- South China Morning Post
Macau casino tycoon Stanley Ho Hung-sun, known as the “King of Gambling”, is being sued by his nephew for HK$2 billion (US$255 million) in unpaid shares dividends, according to a legal document and people familiar with the situation.
Michael Hotung, also known as Mak Shun Ming, filed a writ on Tuesday at the Hong Kong High Court against his uncle, his auntie Nanette Ho Yuen-hung and casino operator Sociedade de Turismo e Diversoes de Macau (STDM) in Macau.
In it, he claims the dividends on more than 6,000 shares in STDM purchased by his late mother have not been paid since 2007. He is also claiming interest payments for the money.

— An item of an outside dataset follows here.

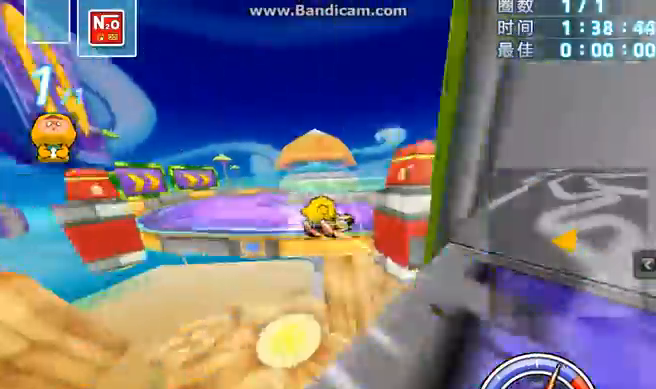
Gameplay with keyboard; each line is a JSON object with the keys held at the frame after it. "events" lists presses ("down") and releases ("up") of "4", "5", "6", "8", "ctrl" and "shift" between this image and that frame as [ms after this image, input, new state], when the widget could be followed in between. No other keys are recorded. Mouse input is not recorded.
{"keys": ["6", "8", "ctrl"], "events": [[433, "6", "down"], [467, "ctrl", "down"]]}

The writ did not list the amount sought but people familiar with the situation told the Post that Hotung wanted HK$2 billion in compensation.
STDM is the flagship casino operator co-founded by Stanley Ho more than half a century ago, which until 2000 enjoyed a monopoly in Macau’s gambling industry. Since then, other operators have been granted licences.
Hotung is taking the legal action on behalf of the estate of his mother Winnie Ho Yuen-ki, who died aged 95 last June. Hotung is the sole executor of her will, according to the writ.
Winnie Ho, one of Stanley Ho’s many sisters, invested in and helped run STDM in Macau in the 1960s and 1970s, according to the writ.
She gave birth to Michael Hotung out of wedlock with her cousin and secret lover, the billionaire Eric Hotung, who died in October 2017.
The relationship between the gambling king and his sister turned sour amid a series of legal disputes since 2000 over control of STDM.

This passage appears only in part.